Page images and extracted text:
>>>

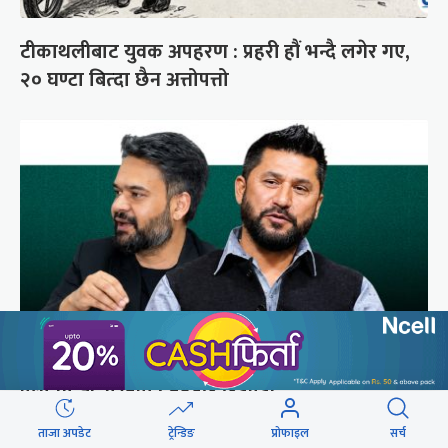
टीकाथलीबाट युवक अपहरण : प्रहरी हौं भन्दै लगेर गए,
२० घण्टा बित्दा छैन अत्तोपत्तो
प्रधानमन्त्री-रास्वपा : बढ्दैछ छटपटी
ताजा अपडेट
ट्रेन्डिङ
प्रोफाइल
सर्च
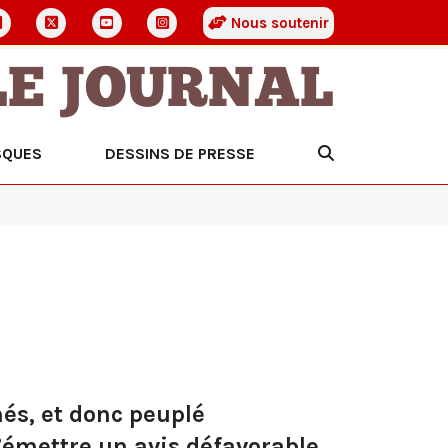
Nous soutenir
LE JOURNAL
SQUES
DESSINS DE PRESSE
és, et donc peuplé
d’émettre un avis défavorable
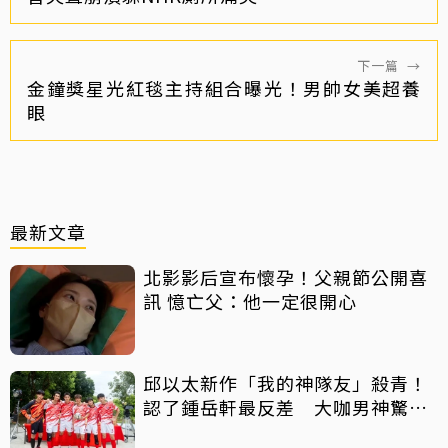
下一篇
→
金鐘獎星光紅毯主持組合曝光！男帥女美超養
眼
最新文章
北影影后宣布懷孕！父親節公開喜
訊 憶亡父：他一定很開心
邱以太新作「我的神隊友」殺青！
認了鍾岳軒最反差 大咖男神驚喜
客串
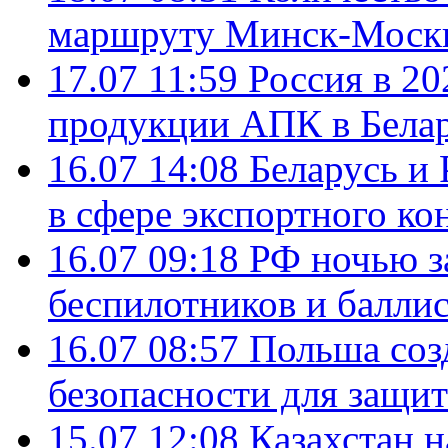
маршруту Минск-Москв
17.07 11:59
Россия в 20
продукции АПК в Бела
16.07 14:08
Беларусь и 
в сфере экспортного ко
16.07 09:18
РФ ночью з
беспилотников и балли
16.07 08:57
Польша соз
безопасности для защит
15.07 12:08
Казахстан 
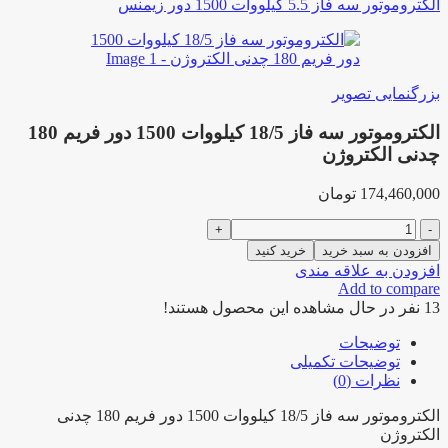
الکتروموتور سه فاز 5.5 کیلووات 1500 دور زیمنس
بزرگنمایی تصویر
الکتروموتور سه فاز 18/5 کیلووات 1500 دور فریم 180
چدنی الکتروژن
174,460,000
تومان
الکتروموتور
سه
افزودن به سبد خرید
خرید کنید
فاز
افزودن به علاقه مندی
18/5
Add to compare
کیلووات
13
نفر در حال مشاهده این محصول هستند!
1500
دور
توضیحات
فریم
توضیحات تکمیلی
180
نظرات (0)
چدنی
الکتروژن
الکتروموتور سه فاز 18/5 کیلووات 1500 دور فریم 180 چدنی
عدد
الکتروژن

<<<

__Problem statement__
Give back the text of all the records with "Add to compare" replaced by "Compare" and everything else unchanged. Leave out the pictures.

__Output of the task__
टीकाथलीबाट युवक अपहरण : प्रहरी हौं भन्दै लगेर गए,
२० घण्टा बित्दा छैन अत्तोपत्तो
प्रधानमन्त्री-रास्वपा : बढ्दैछ छटपटी
ताजा अपडेट
ट्रेन्डिङ
प्रोफाइल
सर्च
Nous soutenir
LE JOURNAL
SQUES
DESSINS DE PRESSE
és, et donc peuplé
d’émettre un avis défavorable
下一篇
→
金鐘獎星光紅毯主持組合曝光！男帥女美超養
眼
最新文章
北影影后宣布懷孕！父親節公開喜
訊 憶亡父：他一定很開心
邱以太新作「我的神隊友」殺青！
認了鍾岳軒最反差 大咖男神驚喜
客串
маршруту Минск-Москв
17.07 11:59
Россия в 20
продукции АПК в Бела
16.07 14:08
Беларусь и 
в сфере экспортного ко
16.07 09:18
РФ ночью з
беспилотников и балли
16.07 08:57
Польша соз
безопасности для защит
15.07 12:08
Казахстан 
الکتروموتور سه فاز 5.5 کیلووات 1500 دور زیمنس
بزرگنمایی تصویر
الکتروموتور سه فاز 18/5 کیلووات 1500 دور فریم 180
چدنی الکتروژن
174,460,000
تومان
الکتروموتور
سه
افزودن به سبد خرید
خرید کنید
فاز
افزودن به علاقه مندی
18/5
Compare
کیلووات
13
نفر در حال مشاهده این محصول هستند!
1500
دور
توضیحات
فریم
توضیحات تکمیلی
180
نظرات (0)
چدنی
الکتروژن
الکتروموتور سه فاز 18/5 کیلووات 1500 دور فریم 180 چدنی
عدد
الکتروژن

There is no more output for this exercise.